Those opposite have no clue about how to tackle the cost-of-living crisis facing ordinary Australians. We saw it in the budget, with economist after senior economist coming out and saying that the budget was acting against the interests of lowering inflation. I've read these quotes into Hansard before; I won't do it again. There is quote after quote after quote from senior economists: Stephen Anthony, managing director at Macroeconomics Advisory; Chris Richardson, economist at Rich Insight; David Bassanese, chief economist at BetaShares; Andrew Boak, chief economist at Goldman Sachs. I could go on: George Tharenou, economist at UBS; Michael Blythe, chief economist at PinPoint Macro Analytics; and Cherelle Murphy, chief economist at EY Oceania. All have cast doubt on the Labor government's budget, saying it puts downward pressure on inflation.

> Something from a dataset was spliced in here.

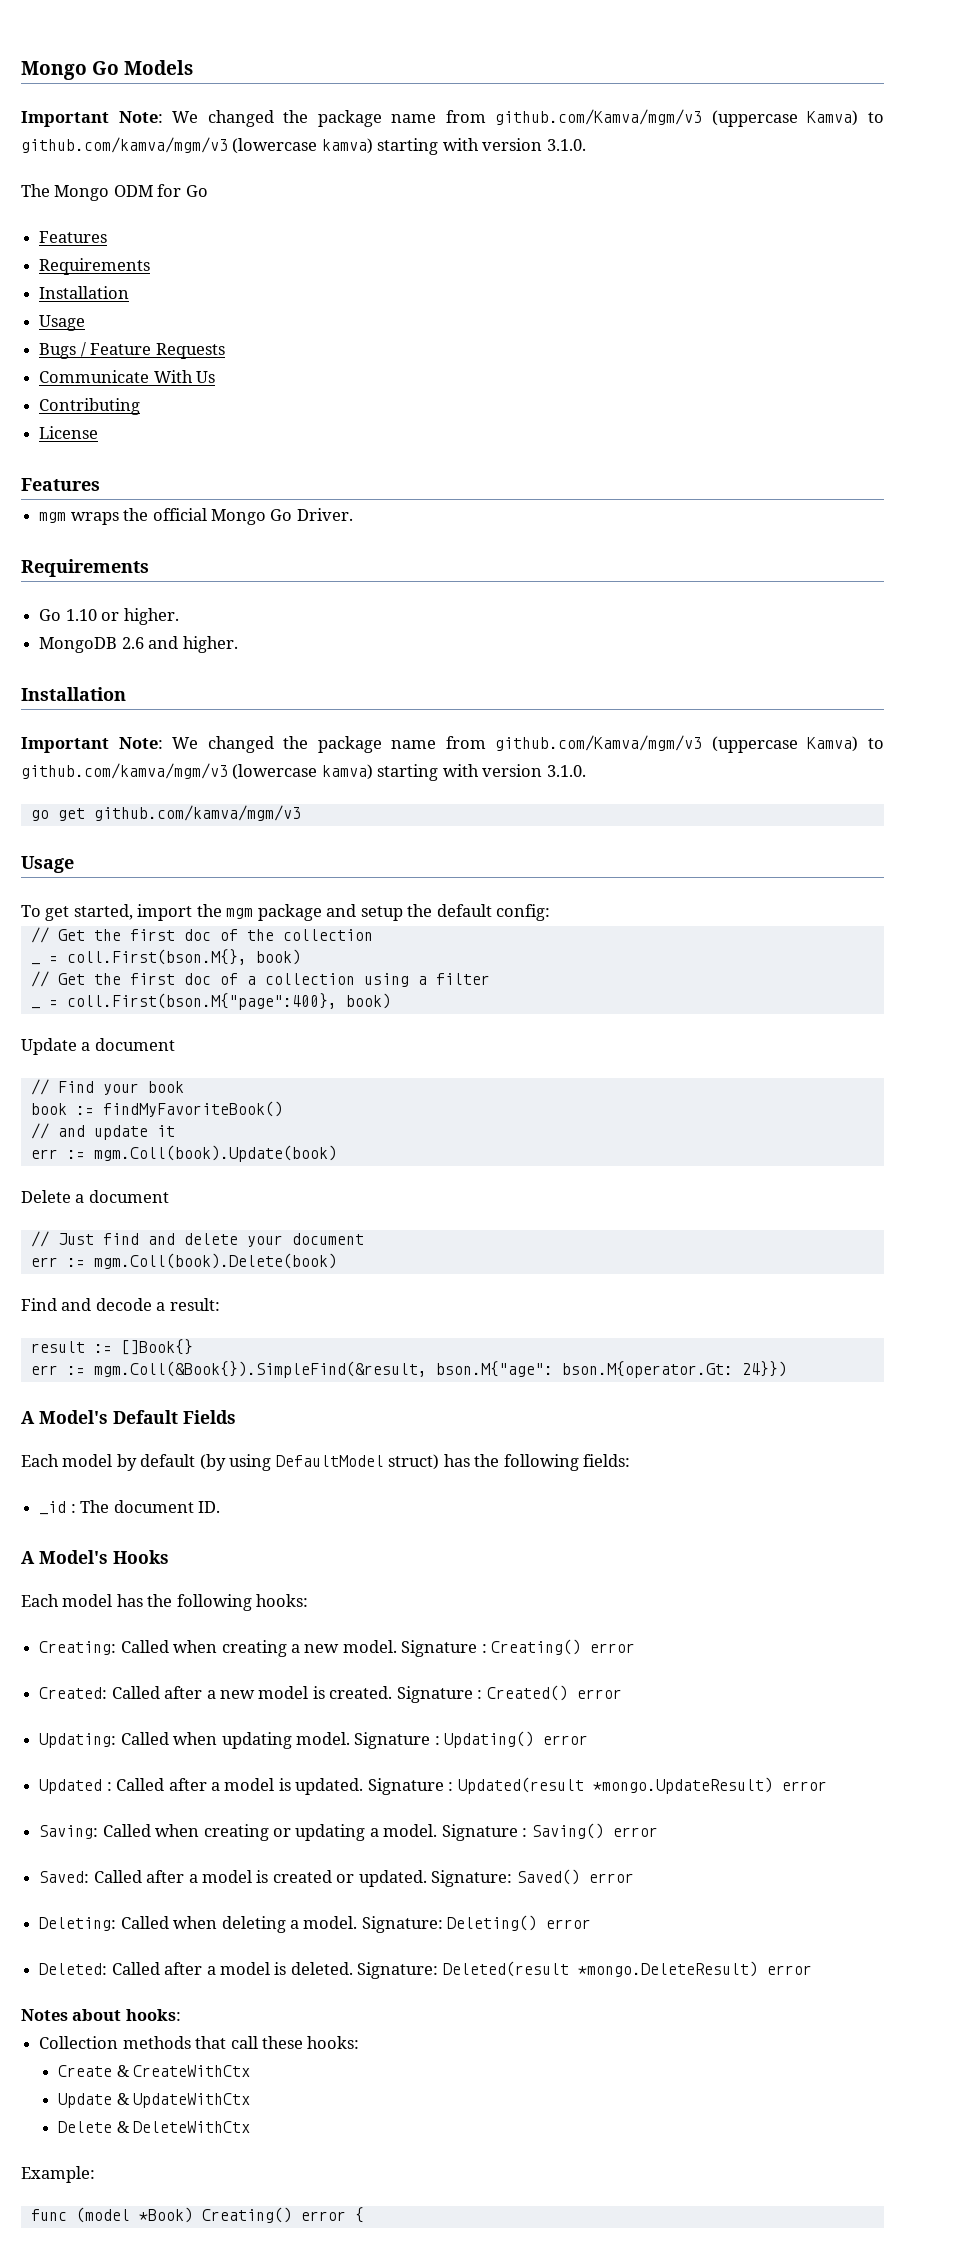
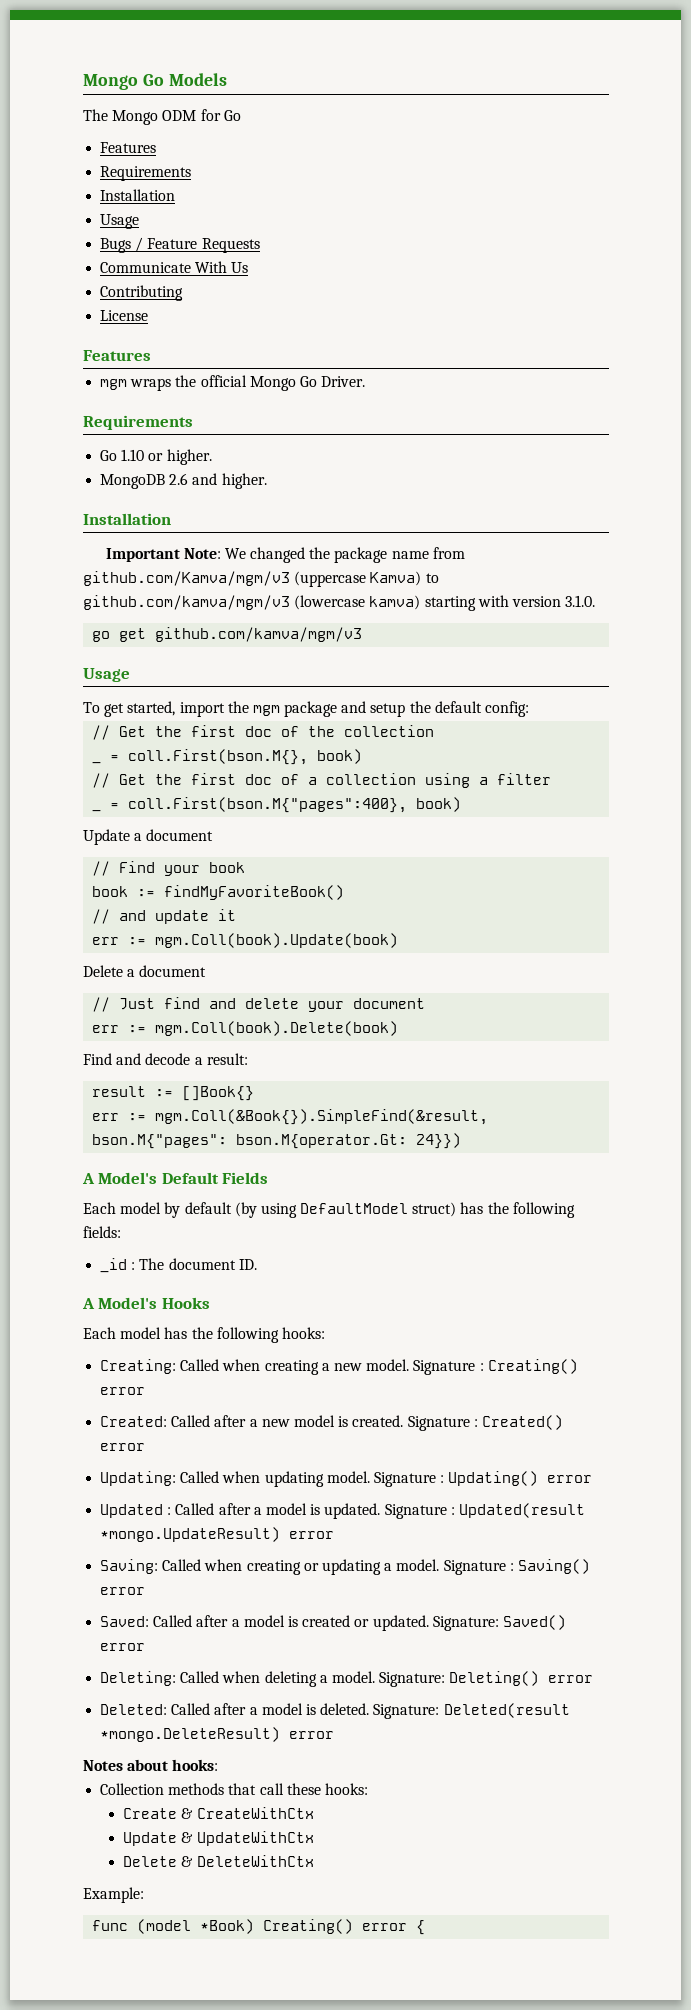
[21,109,884,127] [21,137,586,155] // Important Note: We changed the package name from github.com/Kamva/mgm/v3 (uppercase Kamva) to github.com/kamva/mgm/v3 (lowercase kamva) starting with version 3.1.0. -> (227, 79) none
[66,993,337,1010] coll.First(bson.M{"page":400}, -> [128,797,408,813] coll.First(bson.M{"pages":400},
[435,1361,553,1377] bson.M{"age": -> [92,1134,228,1149] bson.M{"pages":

I give the Reserve Bank credit. The Reserve Bank took a month off. They took a month to watch what the Labor Party budget was doing to the economy, as they should have—that's the Reserve Bank's job. The Reserve Bank's job is to watch what the government is doing with the levers at its disposal, watch what is happening in the general economy and then decide whether they have to raise interest rates again. And guess what? A month after the budget, after they had considered the impacts of the Labor government's policy, they felt they had to act by raising interest rates again because, in the opinion of the Reserve Bank, the Labor government budget was clearly not putting downward pressure on interest rates.
Now, let's look at some of the other policies that those opposite laud as having a downward impact on the cost of living and inflation—for instance, their gas policy. They regularly criticise us for not having supported a poorly thought-out gas policy that actually reduced investment in gas. Putting price caps in place is a sure way over the long term to push the price up. Not only will it push the price up in the longer term; it's also deferring investment. You need new investment because the only sure way of putting downward pressure on price in the longer term is to actually have new supplies coming into the market. Instead of encouraging investment, they are actually deterring investment. You don't have to take my word for it: let's listen to the head of one of Japan's top energy think tanks, Mr Terazawa, who stated on the public record:
Australia has been our most trusted supplier of LNG. Unfortunately, the recent policy changes in Australia put serious questions on the future role of Australia as a reliable supplier of LNG.
What does that mean? It means that Japan, which has been significantly responsible for investments into Australia and into Australian gas fields, bringing supply online, is going to Canada.